***** Text excerpt
In Hunters Products Group Ltd (In Liq) v Kindly Products Pty Ltd (1996) 14 ACLC 826 the Australia and New Zealand Banking Group Limited (ANZ) was found to be knowingly concerned in the breach of the financial assistance provisions and liable for aiding and abetting the contravention.  As a result, the ANZ was ordered to repay the funds paid in breach of the section as compensation to the liquidator of the company that gave the financial assistance.

Where a bank or third-party financier will be lending funds to, or taking security from, a company for the purpose of a person acquiring shares in that company the relevant lender will require the whitewash procedure to be followed as a condition of advancing funds.

Practical observations

Complying with the financial assistance provisions is generally a matter of process and provided the process is followed, it is not a major impediment to completing a successful transaction.  Where we have seen financial assistance present a challenge for clients is if it arises at the last minute and after the parties have already committed to a transaction timetable that does not allow for that process.

We recommend that clients seek legal advice in the early stages of a transaction (in conjunction with their financier and accountant) so that if there is going to be financial assistance, the transaction can be structured to allow sufficient time to carry out the white-wash procedure (if necessary).
**********
***** Dataset extract
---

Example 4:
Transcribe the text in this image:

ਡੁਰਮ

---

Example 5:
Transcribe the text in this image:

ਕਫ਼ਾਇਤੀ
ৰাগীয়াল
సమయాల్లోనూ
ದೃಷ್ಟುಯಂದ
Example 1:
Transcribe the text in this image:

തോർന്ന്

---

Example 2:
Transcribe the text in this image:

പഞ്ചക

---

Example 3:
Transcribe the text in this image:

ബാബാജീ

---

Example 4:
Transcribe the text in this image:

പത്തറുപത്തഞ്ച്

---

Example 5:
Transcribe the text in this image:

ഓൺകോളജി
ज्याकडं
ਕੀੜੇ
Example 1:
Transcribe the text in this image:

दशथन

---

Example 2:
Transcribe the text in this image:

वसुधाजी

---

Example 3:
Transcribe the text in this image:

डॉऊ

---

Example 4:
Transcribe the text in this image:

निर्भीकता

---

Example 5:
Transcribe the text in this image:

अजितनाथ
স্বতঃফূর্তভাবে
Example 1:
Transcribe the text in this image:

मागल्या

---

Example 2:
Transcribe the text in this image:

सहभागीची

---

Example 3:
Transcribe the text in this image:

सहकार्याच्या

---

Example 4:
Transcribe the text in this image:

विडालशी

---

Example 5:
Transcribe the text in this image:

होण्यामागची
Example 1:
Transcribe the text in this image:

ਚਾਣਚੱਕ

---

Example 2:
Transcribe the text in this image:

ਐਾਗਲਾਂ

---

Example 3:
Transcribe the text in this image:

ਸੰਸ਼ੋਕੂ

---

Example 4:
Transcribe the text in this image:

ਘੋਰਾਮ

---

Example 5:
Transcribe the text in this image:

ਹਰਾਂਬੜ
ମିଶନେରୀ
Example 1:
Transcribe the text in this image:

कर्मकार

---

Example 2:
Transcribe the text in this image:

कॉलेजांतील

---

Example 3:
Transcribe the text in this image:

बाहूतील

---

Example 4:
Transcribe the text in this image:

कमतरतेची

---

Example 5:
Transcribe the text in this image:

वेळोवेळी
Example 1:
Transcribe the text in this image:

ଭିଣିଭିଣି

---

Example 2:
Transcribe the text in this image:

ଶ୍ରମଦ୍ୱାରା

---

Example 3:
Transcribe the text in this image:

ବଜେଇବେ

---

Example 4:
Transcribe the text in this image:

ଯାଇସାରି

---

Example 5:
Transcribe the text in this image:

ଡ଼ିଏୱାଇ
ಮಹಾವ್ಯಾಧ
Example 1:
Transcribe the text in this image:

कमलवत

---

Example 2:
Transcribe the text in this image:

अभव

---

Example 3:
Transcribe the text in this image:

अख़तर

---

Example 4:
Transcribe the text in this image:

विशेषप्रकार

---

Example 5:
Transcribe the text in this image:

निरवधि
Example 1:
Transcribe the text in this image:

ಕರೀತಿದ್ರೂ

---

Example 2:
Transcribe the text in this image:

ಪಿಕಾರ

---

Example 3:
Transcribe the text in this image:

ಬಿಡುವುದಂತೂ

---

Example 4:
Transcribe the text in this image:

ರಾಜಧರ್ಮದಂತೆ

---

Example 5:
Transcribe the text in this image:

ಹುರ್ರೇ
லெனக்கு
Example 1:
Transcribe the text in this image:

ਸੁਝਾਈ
**********
### Aim of the task
Transcribe the full passage on financial assistance word for word, keeping every paragraph, heading and punctuation mark unchanged. The records are separate material and have no connection to the text.

### Reply to the task
In Hunters Products Group Ltd (In Liq) v Kindly Products Pty Ltd (1996) 14 ACLC 826 the Australia and New Zealand Banking Group Limited (ANZ) was found to be knowingly concerned in the breach of the financial assistance provisions and liable for aiding and abetting the contravention.  As a result, the ANZ was ordered to repay the funds paid in breach of the section as compensation to the liquidator of the company that gave the financial assistance.

Where a bank or third-party financier will be lending funds to, or taking security from, a company for the purpose of a person acquiring shares in that company the relevant lender will require the whitewash procedure to be followed as a condition of advancing funds.

Practical observations

Complying with the financial assistance provisions is generally a matter of process and provided the process is followed, it is not a major impediment to completing a successful transaction.  Where we have seen financial assistance present a challenge for clients is if it arises at the last minute and after the parties have already committed to a transaction timetable that does not allow for that process.

We recommend that clients seek legal advice in the early stages of a transaction (in conjunction with their financier and accountant) so that if there is going to be financial assistance, the transaction can be structured to allow sufficient time to carry out the white-wash procedure (if necessary).